Le PSOE n'occupe pas une position confortable dans le débat politique espagnol sur Israël. Pour une grande partie de ses alliés parlementaires, tels que l'ERC, Bildu et Podemos, les sanctions annoncées lundi par Pedro Sánchez, qui incluent l'embargo total sur le pays du Moyen-Orient, sont en retard et insuffisants. Pour le PP, en revanche, deux choses sont en même temps: un péage vers ces mêmes partenaires et un « rideau de fumée » pour « détourner l'attention » des cas de corruption qui affectent le président du gouvernement. Mais les socialistes disent que la grande majorité de la population espagnole partage sa position avant le massacre de Gaza, ils soulignent que Sanchez mène les voix au sein de l'UE pour approuver des mesures plus fermes dans un conflit dans lequel Israël a déjà causé la mort de 64 500 personnes, la plupart de la population palestinienne dans la bande.
« Est-ce que quelqu'un sait ce qu'il pense du PP de tout cela? » Demande un membre de l'adresse PSOE. « Comment peuvent-ils être mis en profil à ce qui se passe? » Il insiste, après se souvenir que les populaires n'ont même pas soutenu des initiatives telles que la reconnaissance de l'État palestinien, que l'Espagne a réalisée en mai dernier, dans un geste diplomatique qui réalisera désormais la France.
Les socialistes insisteront dans les prochains jours de cette idée, à partir de ce mardi, au Conseil des ministres qui approuvera la loi sur le décret avec l'embargo total d'armes à Israël et l'interdiction du trafic à travers les ports espagnols vers tous les navires qui transportent les combustibles destinés à l'armée du pays régi par Binyamín Netanyahu, entre autres mesures. Les collaborateurs de Sánchez soulignent que le PP ou n'a pas d'opinion sur ce qui se passe ou est ouvertement « déni » du génocide à Gaza. « Selon qui on lui demande dans ce parti », explique une position élevée de la PSOE.
Les doutes
Le secrétaire adjoint à la régénération institutionnelle des conservateurs, Cuca Gamarra, a évité de se positionner lundi lorsqu'on lui a demandé si le meurtre de plus de 60 000 Palestiniens et le blocage de l'aide humanitaire à Gaza supposaient un génocide. « Qui est responsable de la déterminer pour les tribunaux internationaux. Vous devez respecter ce poste », a-t-il déclaré lors d'une conférence de presse du siège de son parti. Presque en même temps, cependant, le maire de Madrid, José Luis Martínez Almeida, a exercé le rôle que Gamarra Ciñe aux tribunaux internationaux nier l'existence de ce crime international. « Pour moi, il n'y a pas de génocide à Gaza », a-t-il expliqué.

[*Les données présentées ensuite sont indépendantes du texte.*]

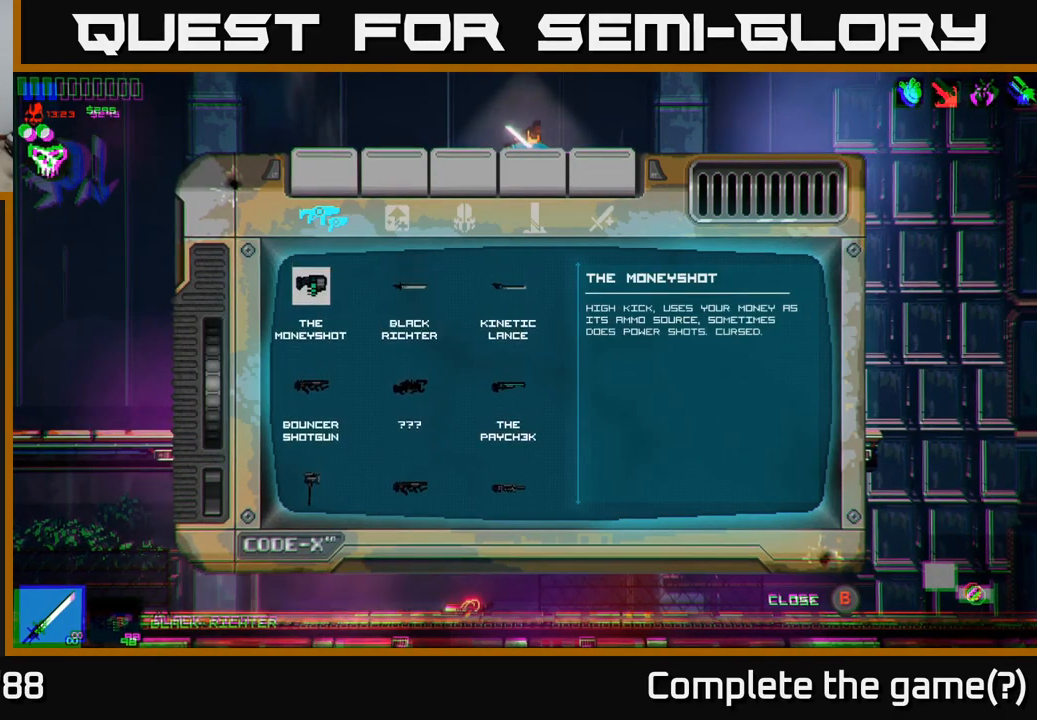
{"buttons": [], "left_stick": "center", "right_stick": "center", "events": [[333, "DPAD_UP", "down"], [433, "DPAD_UP", "up"]]}
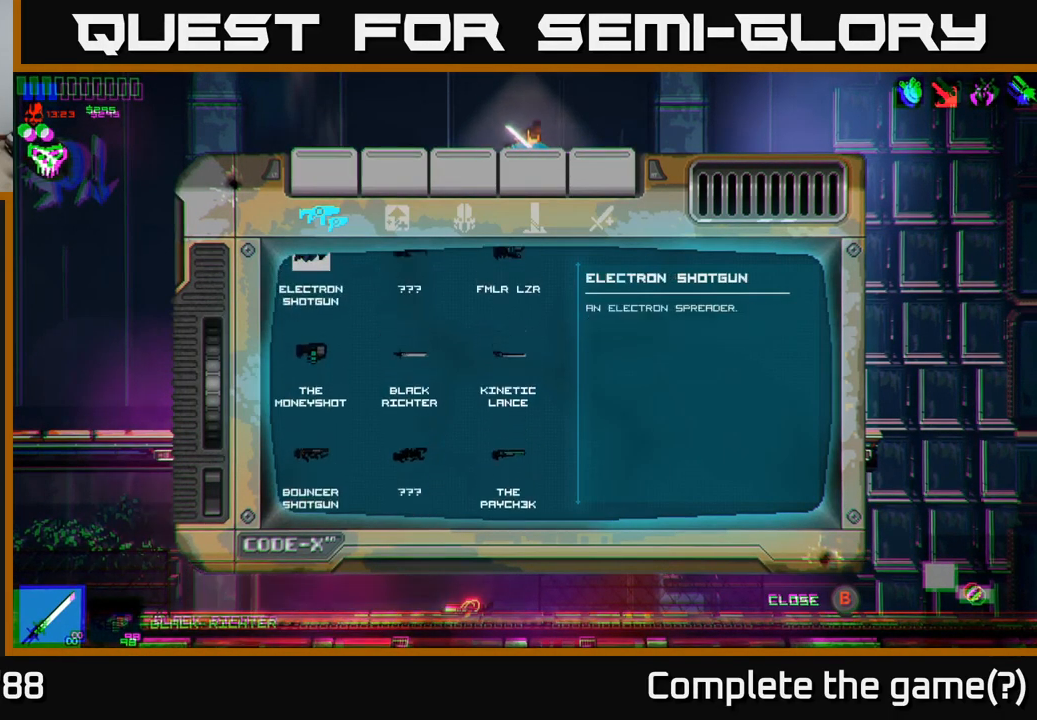
{"buttons": [], "left_stick": "center", "right_stick": "center", "events": [[267, "DPAD_UP", "down"], [383, "DPAD_UP", "up"]]}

« Ce n'est pas une cause du PSOE ou de la gauche, c'est une cause de quiconque a du cœur et vous voyez les images qui arrivent tous les jours – Sources du point de direction socialiste. Díaz) ayuso, (Cayetana) Álvarez de Toledo et d'autres sont clairement avec Netanyahu.
Mais le PSOE a également eu de nombreux doutes lors de l'application de ce mot à l'invasion de la bande. En ajoutant, son partenaire de coalition, l'a utilisé beaucoup plus tôt, mais les socialistes ont pris la mesure, craignant les conséquences avec les États-Unis et pour être étiquetés avec des anti-Semites, jusqu'à ce que Sánchez devienne le premier leader européen du poids à lancer cette accusation en Israël, à la fin de juin dernier. Ce lundi, le chef de l'exécutif a insisté sur le fait que le Rapporteur spécial des Nations Unies, Francesca Albanese, et « la majorité des experts » considèrent que ce qui se passe est un génocide. « Ce n'est pas défendu. Il ne fait même pas d'attaque. C'est pour exterminer un peuple impuissant et enfreindre toutes les lois du droit international », a déclaré Sánchez.

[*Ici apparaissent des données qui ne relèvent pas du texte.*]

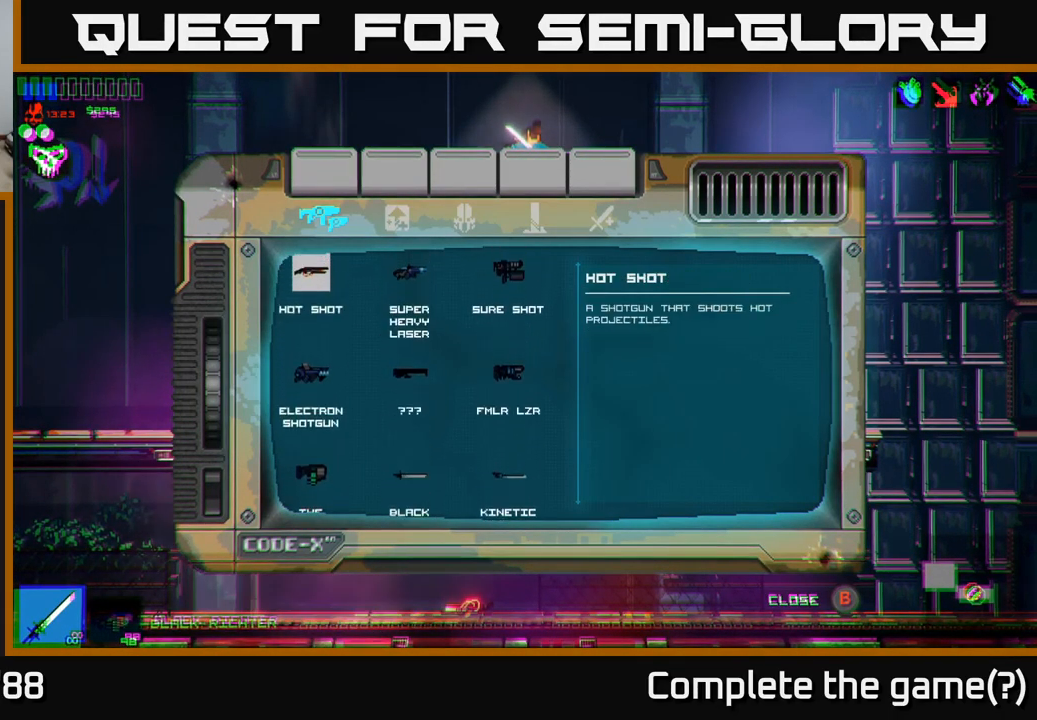
{"buttons": [], "left_stick": "center", "right_stick": "center", "events": [[234, "DPAD_UP", "down"], [350, "DPAD_UP", "up"]]}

Mais la peur d'être accusée d'anti-sémitisme continue de planifier les socialistes. Par conséquent, son chef a commencé son apparition du palais de Moncloa, sans questions, soulignant que « le peuple juif a subi d'innombrables persécutions, mérite d'avoir leur propre État et de se sentir en sécurité » et se souvenant en ce sens que le gouvernement espagnol a condamné dès le premier moment des attaques du Hamas. Ce qui, comme c'est généralement le cas, n'a pas empêché l'exécutif israélien de souligner que les sanctions annoncées par Sánchez étaient « anti-série » et interdisent l'entrée du pays du deuxième vice-président, Yolanda Díaz, et le ministre de l'enfance et de la jeunesse, Sira Rego, tous deux ajoutés.